Jamajski przepis na sukces: Marlon James

LubimyCzytać LubimyCzytać
23.10.2015

Jego pierwszą powieść odrzucono 78 razy. Chciał się poddać i zarzucić pisanie. Wyrzucił rękopis, skasował tekst ze swojego laptopa, a nawet z komputerów przyjaciół. Na szczęście zmienił zdanie. Niedawno otrzymał Nagrodę Bookera.
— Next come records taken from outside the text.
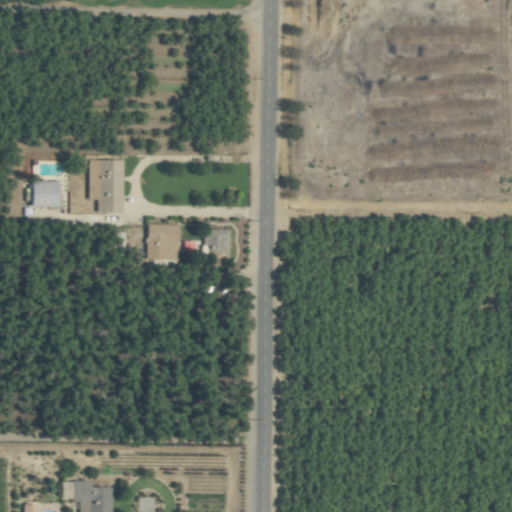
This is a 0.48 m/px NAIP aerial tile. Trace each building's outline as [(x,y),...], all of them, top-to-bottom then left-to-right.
[(119,160),(85,159),(85,198),(93,198),(93,210),(118,211),(119,160)] [(53,181),(26,181),(26,207),(53,207),(53,181)] [(145,244),(143,244),(142,258),(173,259),(175,225),(145,224),(145,244)] [(225,229),(201,229),(201,257),(216,258),(216,255),(225,255),(225,229)] [(120,232),(109,232),(108,252),(119,252),(120,232)] [(107,511),(107,487),(86,487),(86,481),(57,482),(57,500),(76,500),(75,511),(107,511)]
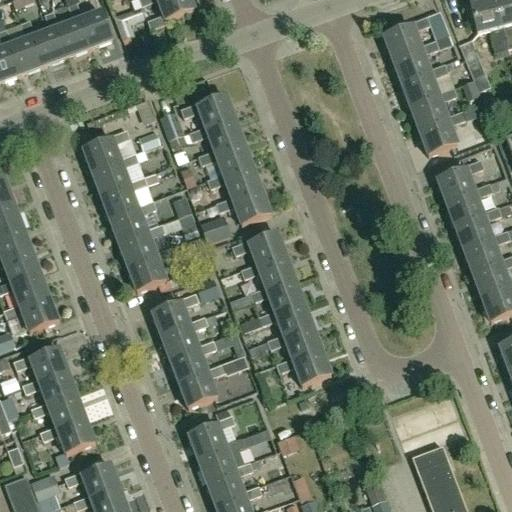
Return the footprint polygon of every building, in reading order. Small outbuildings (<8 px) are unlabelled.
[(75,24),(87,54),(110,45),(99,16),(81,23),(75,8),(79,6),(76,0),(61,0),(71,26),(75,24)] [(154,2),(160,0),(144,0),(138,2),(131,4),(133,10),(139,8),(140,10),(140,11),(155,6),(154,2)] [(160,0),(154,2),(155,6),(161,21),(146,26),(149,35),(166,29),(164,26),(192,15),(186,0),(160,0)] [(511,0),(505,0),(493,3),(506,54),(511,52),(511,0)] [(494,57),(506,54),(493,3),(469,9),(477,39),(489,36),(494,57)] [(139,11),(140,10),(139,8),(133,10),(134,13),(113,20),(122,44),(134,40),(130,28),(144,23),(139,11)] [(52,33),(49,35),(34,40),(24,14),(15,17),(25,43),(28,42),(39,72),(63,63),(52,33)] [(75,24),(71,26),(57,32),(51,16),(43,20),(49,35),(52,33),(63,63),(87,54),(75,24)] [(413,36),(429,30),(426,22),(409,28),(410,31),(384,42),(392,65),(420,55),(419,52),(413,36)] [(0,35),(0,48),(2,52),(4,51),(16,81),(39,72),(28,42),(25,43),(10,49),(4,34),(0,35)] [(472,82),(475,81),(484,77),(471,44),(459,49),(467,68),(472,82)] [(429,79),(428,75),(422,60),(438,54),(435,46),(419,52),(420,55),(392,65),(401,89),(429,79)] [(2,52),(0,48),(0,87),(16,81),(4,51),(2,52)] [(438,102),(437,98),(431,83),(447,77),(443,69),(428,75),(429,79),(401,89),(410,113),(438,102)] [(447,126),(446,122),(440,106),(455,100),(452,92),(437,98),(438,102),(410,113),(419,137),(447,126)] [(206,135),(235,124),(226,100),(197,111),(196,108),(180,114),(183,122),(199,116),(204,131),(206,135)] [(447,126),(419,137),(428,160),(456,149),(449,131),(464,125),(461,116),(446,122),(447,126)] [(169,145),(183,140),(184,139),(176,117),(160,122),(168,145),(169,145)] [(214,159),(243,148),(235,124),(206,135),(204,131),(189,137),(192,146),(207,140),(213,155),(214,159)] [(121,167),(120,164),(114,149),(129,143),(126,134),(111,140),(112,143),(83,154),(92,178),(121,167)] [(223,183),(252,172),(243,148),(214,159),(213,155),(198,161),(201,169),(205,168),(211,182),(222,178),(223,183)] [(129,188),(123,172),(138,166),(135,158),(120,164),(121,167),(92,178),(101,202),(130,191),(129,188)] [(474,197),(473,194),(467,179),(483,173),(479,165),(463,171),(464,174),(436,185),(445,208),(474,197)] [(232,207),(261,196),(252,172),(223,183),(222,178),(211,182),(206,184),(210,193),(225,187),(231,202),(232,207)] [(129,188),(130,191),(101,202),(110,226),(139,215),(138,211),(132,196),(147,190),(144,182),(129,188)] [(0,212),(14,207),(4,183),(0,184),(0,212)] [(483,221),(481,218),(476,203),(491,197),(488,188),(473,194),(474,197),(445,208),(454,232),(483,221)] [(232,207),(231,202),(216,208),(219,217),(234,211),(241,231),(270,220),(261,196),(232,207)] [(147,235),(147,234),(141,219),(156,214),(153,205),(149,207),(138,211),(139,215),(110,226),(119,249),(148,238),(147,235)] [(0,239),(22,231),(14,207),(0,212),(0,239)] [(497,212),(500,219),(501,219),(502,221),(511,216),(509,208),(497,212)] [(500,220),(500,219),(497,212),(481,218),(483,221),(454,232),(463,256),(491,245),(490,242),(484,226),(500,220)] [(206,249),(231,241),(224,220),(199,229),(206,249)] [(157,262),(155,258),(150,243),(165,238),(162,229),(147,234),(147,235),(148,238),(119,249),(127,273),(157,262)] [(3,265),(31,254),(22,231),(0,239),(0,257),(2,262),(3,265)] [(509,245),(509,244),(506,236),(490,242),(491,245),(463,256),(472,279),(500,269),(499,266),(494,250),(509,245)] [(256,272),(285,261),(276,238),(247,248),(247,246),(231,251),(234,259),(249,254),(255,269),(256,272)] [(193,261),(202,257),(197,243),(188,246),(193,261)] [(165,286),(158,267),(174,261),(171,252),(155,258),(157,262),(127,273),(136,297),(165,286)] [(12,288),(40,278),(31,254),(3,265),(2,262),(0,262),(0,272),(5,271),(10,286),(11,285),(12,288)] [(510,292),(508,289),(503,274),(511,270),(511,260),(499,266),(500,269),(472,279),(481,303),(510,292)] [(265,296),(294,285),(285,261),(256,272),(255,269),(240,274),(243,284),(258,278),(264,293),(265,296)] [(21,312),(49,301),(40,278),(12,288),(11,285),(10,286),(0,289),(0,298),(14,294),(20,309),(21,312)] [(200,308),(220,300),(213,282),(193,290),(200,308)] [(274,320),(303,309),(294,285),(265,296),(264,293),(249,298),(252,306),(267,301),(273,317),(274,320)] [(510,292),(481,303),(490,327),(511,318),(511,299),(511,298),(511,297),(511,287),(508,289),(510,292)] [(190,331),(189,327),(183,312),(198,306),(195,298),(180,303),(181,306),(152,317),(161,341),(190,331)] [(21,312),(20,309),(3,315),(11,337),(28,331),(30,336),(58,326),(49,301),(21,312)] [(283,344),(311,333),(303,309),(274,320),(273,317),(258,322),(261,331),(276,325),(281,341),(283,344)] [(192,335),(208,329),(205,321),(189,327),(190,331),(161,341),(170,365),(199,354),(198,350),(192,335)] [(244,337),(261,331),(258,322),(241,328),(244,337)] [(283,344),(281,341),(266,346),(269,354),(272,353),(273,354),(286,349),(291,363),(290,364),(292,368),(320,357),(311,333),(283,344)] [(511,373),(511,333),(504,337),(508,348),(499,351),(508,375),(511,373)] [(0,355),(14,351),(9,337),(0,339),(0,355)] [(208,378),(206,374),(201,359),(216,354),(213,344),(198,350),(199,354),(170,365),(179,388),(208,378)] [(39,387),(68,376),(59,352),(30,363),(29,360),(13,366),(16,374),(32,369),(38,384),(39,387)] [(290,364),(278,368),(275,369),(278,378),(294,373),(300,392),(329,381),(320,357),(292,368),(290,364)] [(243,360),(233,364),(237,376),(248,372),(244,361),(243,360)] [(179,388),(188,413),(217,402),(210,383),(225,377),(222,368),(206,374),(208,378),(179,388)] [(48,410),(77,399),(68,376),(39,387),(38,384),(22,390),(25,398),(41,392),(47,407),(48,410)] [(57,434),(86,423),(77,399),(48,410),(47,407),(31,413),(34,421),(50,416),(56,431),(57,434)] [(5,419),(0,420),(0,438),(11,434),(5,419)] [(226,453),(225,449),(225,450),(219,435),(235,429),(232,420),(216,426),(217,428),(189,439),(198,464),(226,453)] [(57,434),(56,431),(40,437),(43,445),(59,439),(66,458),(95,447),(86,423),(57,434)] [(234,474),(234,473),(229,458),(244,453),(240,444),(225,449),(226,453),(198,464),(207,487),(235,477),(234,474)] [(13,471),(23,467),(17,451),(7,455),(13,471)] [(429,511),(464,511),(441,452),(412,463),(417,475),(416,476),(429,511)] [(91,503),(119,493),(110,468),(82,478),(81,477),(65,482),(69,491),(84,485),(90,500),(91,503)] [(243,497),(237,482),(253,476),(250,468),(234,473),(234,474),(235,477),(207,487),(216,511),(244,500),(243,497)] [(38,505),(60,496),(53,478),(30,487),(38,505)] [(9,498),(31,489),(30,487),(28,480),(5,488),(9,498)] [(372,511),(388,511),(379,482),(363,488),(372,509),(371,509),(372,511)] [(12,508),(35,499),(31,489),(9,498),(12,508)] [(248,511),(246,505),(262,500),(259,491),(243,497),(244,500),(216,511),(248,511)] [(126,511),(119,493),(91,503),(90,500),(65,510),(65,511),(84,511),(93,509),(94,511),(126,511)] [(14,511),(30,511),(39,509),(35,499),(12,508),(14,511)]
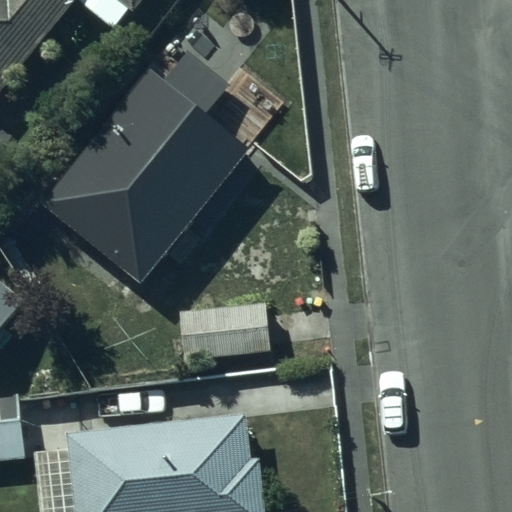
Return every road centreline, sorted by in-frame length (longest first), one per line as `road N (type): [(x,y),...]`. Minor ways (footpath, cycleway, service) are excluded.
road 1 (residential): [(432,0),(461,303)]
road 2 (residential): [(461,303),(483,511)]
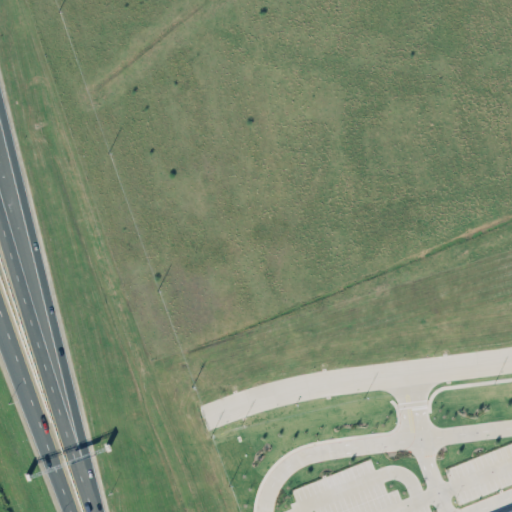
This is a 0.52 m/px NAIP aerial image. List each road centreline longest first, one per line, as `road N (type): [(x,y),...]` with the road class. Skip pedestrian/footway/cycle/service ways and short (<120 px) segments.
road 1 (motorway): [(99,511),(0,113)]
road 2 (motorway): [(91,511),(0,215)]
road 3 (motorway): [(0,309),(71,511)]
road 4 (motorway): [(0,336),(66,511)]
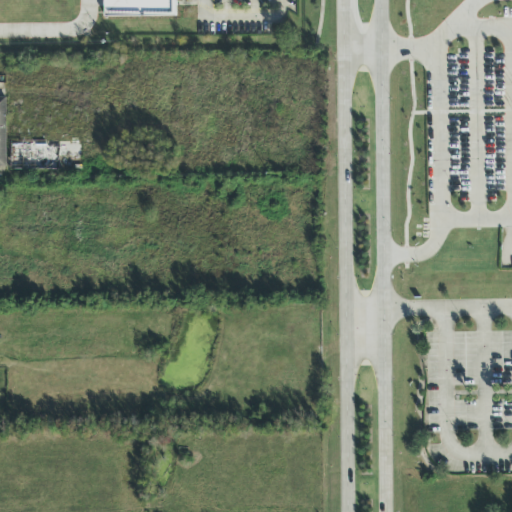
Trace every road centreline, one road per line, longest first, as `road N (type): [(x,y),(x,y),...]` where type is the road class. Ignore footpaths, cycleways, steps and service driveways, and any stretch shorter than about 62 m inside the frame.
road 1 (secondary): [(385,511),(378,0)]
road 2 (secondary): [(342,50),(346,511)]
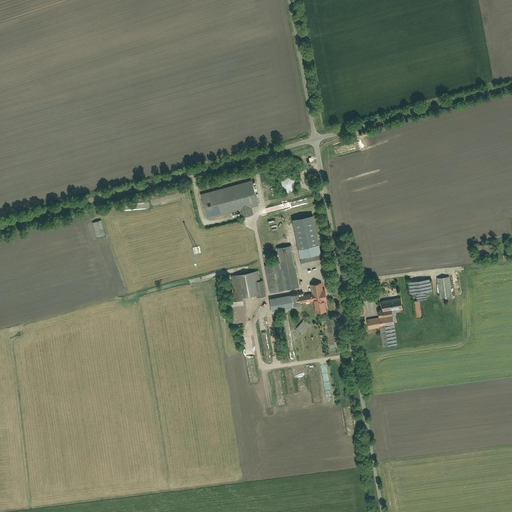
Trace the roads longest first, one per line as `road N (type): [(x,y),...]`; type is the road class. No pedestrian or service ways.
road 1 (residential): [(315,140),(382,511)]
road 2 (residential): [(0,224),(315,140)]
road 3 (track): [(325,196),(252,219),(267,295),(252,317),(260,364),(353,353)]
road 4 (unclassified): [(315,140),(511,86)]
road 5 (track): [(262,267),(102,305)]
road 6 (residential): [(290,0),(315,140)]
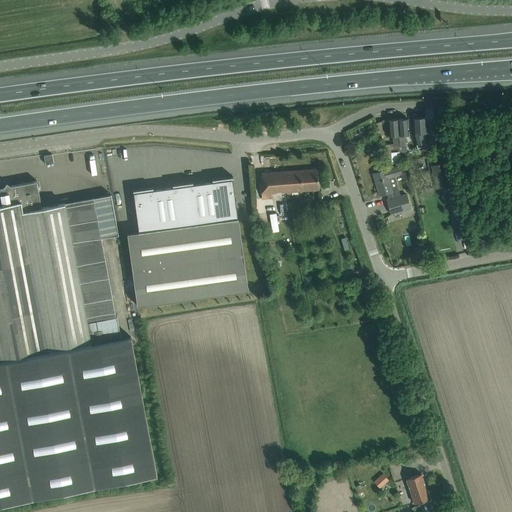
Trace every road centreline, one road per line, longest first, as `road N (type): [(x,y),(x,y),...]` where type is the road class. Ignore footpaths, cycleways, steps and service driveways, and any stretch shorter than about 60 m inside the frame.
road 1 (motorway): [(0,125),(511,68)]
road 2 (motorway): [(511,40),(0,94)]
road 3 (unclassified): [(0,149),(154,131),(324,137)]
road 4 (unclassified): [(0,69),(138,47),(291,0)]
road 5 (unclassified): [(460,511),(381,280)]
road 6 (unclassified): [(381,280),(338,150),(324,137)]
road 7 (unclassified): [(381,280),(511,255)]
road 8 (unclassified): [(324,137),(368,115),(438,106)]
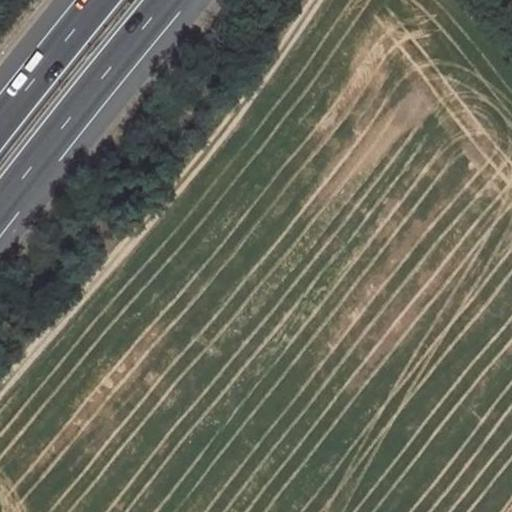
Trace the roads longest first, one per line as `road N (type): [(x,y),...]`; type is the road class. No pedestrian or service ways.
road 1 (track): [(314,0),(240,104),(0,392)]
road 2 (motorway): [(0,211),(169,0)]
road 3 (motorway): [(102,0),(0,126)]
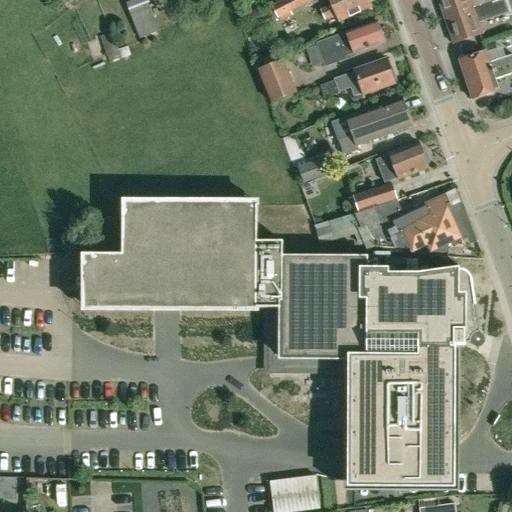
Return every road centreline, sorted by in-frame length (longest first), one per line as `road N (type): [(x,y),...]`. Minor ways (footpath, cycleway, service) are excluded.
road 1 (tertiary): [(465,153),(407,0)]
road 2 (tertiary): [(511,277),(465,153)]
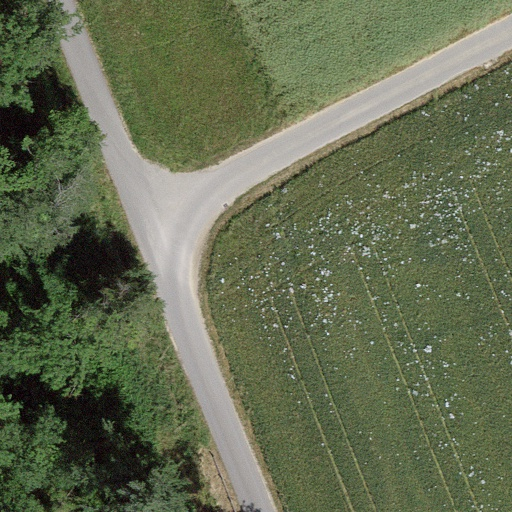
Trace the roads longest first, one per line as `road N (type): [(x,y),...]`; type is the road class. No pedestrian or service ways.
road 1 (track): [(511,35),(158,222)]
road 2 (track): [(158,222),(266,511)]
road 3 (track): [(158,222),(48,0)]
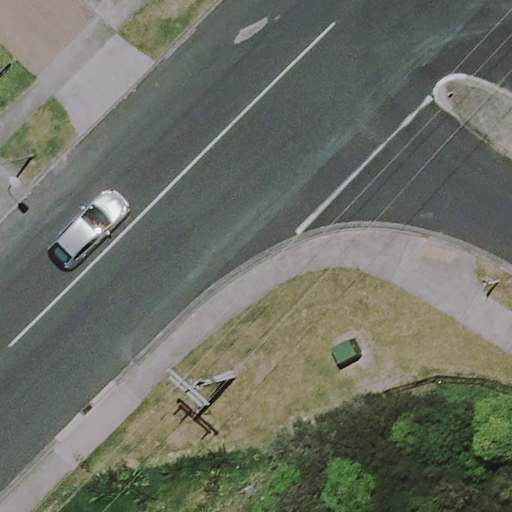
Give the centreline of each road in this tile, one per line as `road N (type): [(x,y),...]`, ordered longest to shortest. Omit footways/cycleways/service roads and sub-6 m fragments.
road 1 (tertiary): [(351,7),(0,355)]
road 2 (residential): [(351,7),(511,139)]
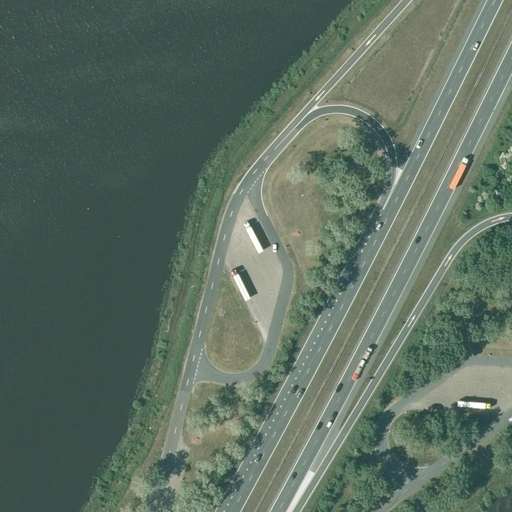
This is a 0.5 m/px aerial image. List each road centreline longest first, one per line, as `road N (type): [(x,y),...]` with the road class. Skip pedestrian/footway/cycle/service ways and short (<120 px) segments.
road 1 (motorway): [(277,511),(511,60)]
road 2 (motorway): [(292,511),(449,257),(476,229),(511,216)]
road 3 (motorway): [(388,216),(232,511)]
road 4 (motorway): [(407,0),(304,117),(345,110),(377,128),(391,156),(388,216)]
road 5 (motorway): [(493,0),(388,216)]
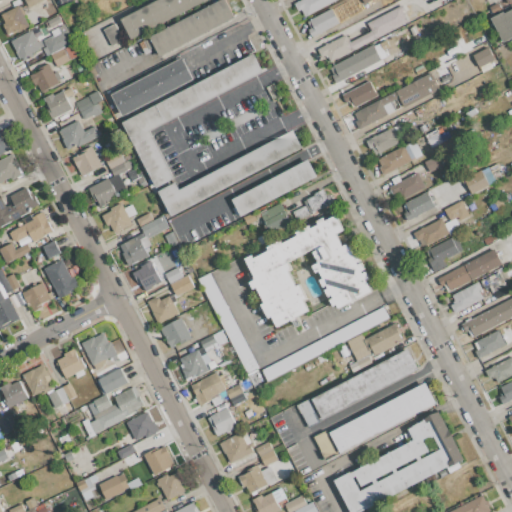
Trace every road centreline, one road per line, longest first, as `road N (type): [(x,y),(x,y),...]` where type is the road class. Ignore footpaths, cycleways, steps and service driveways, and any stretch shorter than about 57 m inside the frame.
road 1 (residential): [(262,0),(511,482)]
road 2 (residential): [(0,66),(230,511)]
road 3 (residential): [(115,297),(0,358)]
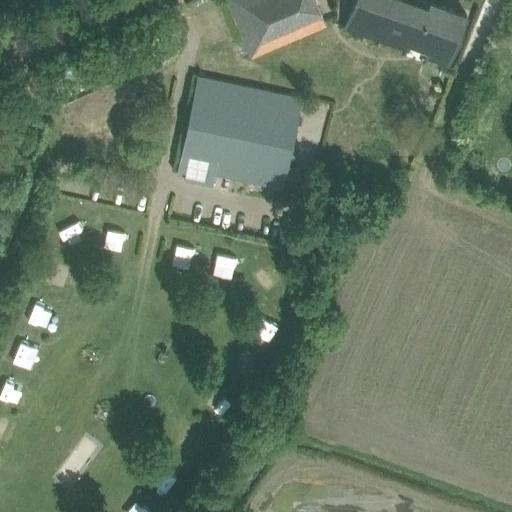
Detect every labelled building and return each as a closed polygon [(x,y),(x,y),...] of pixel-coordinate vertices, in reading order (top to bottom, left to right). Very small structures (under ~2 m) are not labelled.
[(227,0),(251,54),(326,22),(316,0),(227,0)] [(353,0),(345,26),(409,48),(411,43),(427,49),(425,54),(449,62),(467,13),(429,0),(353,0)] [(215,173),(284,187),(286,177),(298,180),(300,167),(288,164),(303,96),(199,73),(179,169),(186,171),(184,179),(213,185),(215,173)] [(103,247),(119,250),(122,229),(106,227),(103,247)] [(175,242),(173,259),(198,263),(200,246),(175,242)] [(214,270),(233,272),(236,254),(217,251),(214,270)] [(0,436),(13,441),(18,424),(0,417),(0,436)]
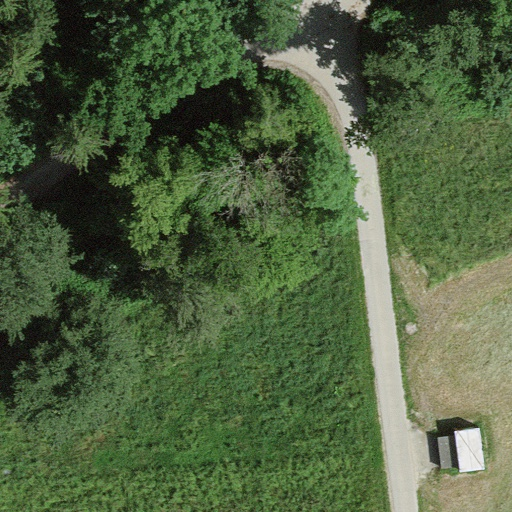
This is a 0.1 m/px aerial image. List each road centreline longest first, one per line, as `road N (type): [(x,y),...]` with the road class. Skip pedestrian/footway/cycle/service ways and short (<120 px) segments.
road 1 (track): [(322,10),(352,117),(406,511)]
road 2 (track): [(341,0),(41,172),(0,204)]
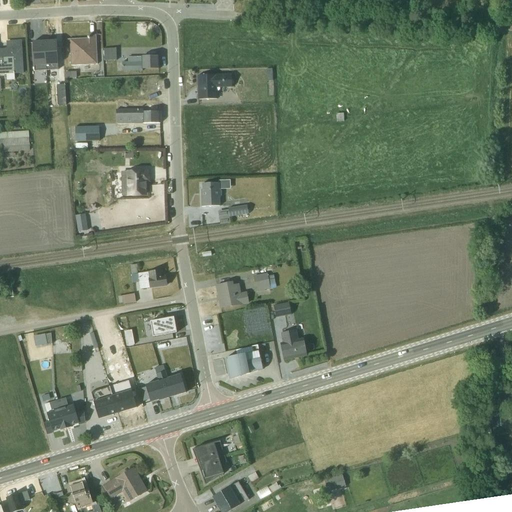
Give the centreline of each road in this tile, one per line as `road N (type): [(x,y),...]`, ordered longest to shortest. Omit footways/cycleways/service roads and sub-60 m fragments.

Przedstawiamy: Marlon James.

Jamajski przepis na sukces: Marlon James

Był taki czas, kiedy myślałem, że ludziom po prostu nie podobają się historie, które piszę – wspomina 44-letni jamajski pisarz, Marlon James, uhonorowany parę tygodni temu Nagrodą Bookera. Spytany o to, czy rozważał porzucenie pisarstwa, odpowiada: - Nie tylko to rozważałem, faktycznie je porzuciłem. Zniszczyłem rękopis, odwiedziłem nawet przyjaciół i wykasowałem powieść z ich komputerów.

Po pewnym czasie zmienił zdanie. Książkę udało mu się odzyskać, bo znalazł ją w starej skrzynce mailowej. Wysłał ją po raz kolejny do wydawnictwa i tym razem została przyjęta do druku.

Zapytany o to, kiedy zdecydował, że chce zostać pisarzem, odpowiada:

To była trudna decyzja – zwłaszcza na Jamajce, gdzie nie można po prostu wstać i oświadczyć: od teraz będę pisarzem. Moje pokolenie to ludzie, którzy jeszcze myśleli w kategoriach „musisz zostać prawnikiem” lub „musisz być lekarzem”. Nawet po ukazaniu się mojej pierwszej książki [„John's Crow's Devil”], jeszcze nie zdecydowałem, że zajmę się na poważnie pisaniem. Dopiero gdy napisałem drugą [„The Book of Night Women”], doszedłem do wniosku, że nie mogę robić nic innego. Do takiego wniosku dochodzi się, gdy zadasz sobie pytanie: kim mógłbyś być, gdybyś nie był pisarzem, i nie wiesz. Ja nie miałem żadnego innego pomysłu. Nie istnieje dla mnie nic innego.

Marlon James wciąż jeszcze pracuje jako wykładowca literatury w Macalester College w St. Paul w Minnesocie. Znajomi mówią, że jest zabawny i lubi plotkować, ale w pozytywny sposób. Colin Channer, jeden z założycieli jamajskiego festiwalu literackiego Calabash, podkreśla jednak: Bardziej niż cokolwiek innego kocha czytać. Jest uzależniony od książek.

Jest pierwszym jamajskim pisarzem, który dostał Bookera. Wyróżnienie przyznano mu za powieść A Brief History of Seven Killings, nazwaną przez jurorów bezkompromisową opowieścią o próbie zabójstwa Boba Marleya w 1976 roku.

Pomysł na powieść, której tematem jest niedoszłe morderstwo, po części ma wytłumaczenie w korzeniach pisarza. Rodzice Jamesa zajmowali się rozwiązywaniem spraw kryminalnych. Jego matka była detektywem, a ojciec najpierw policjantem, później prawnikiem, a ostatecznie sędzią zajmującym się sprawami prawa karnego. Historie o rozmaitych przestępstwach przewijały się przez dom Jamesa i, jak widać, zapadły mu w pamięć. Przyznaje, że część z tego, co znalazło się w książce, opiera się na prawdziwych wydarzeniach.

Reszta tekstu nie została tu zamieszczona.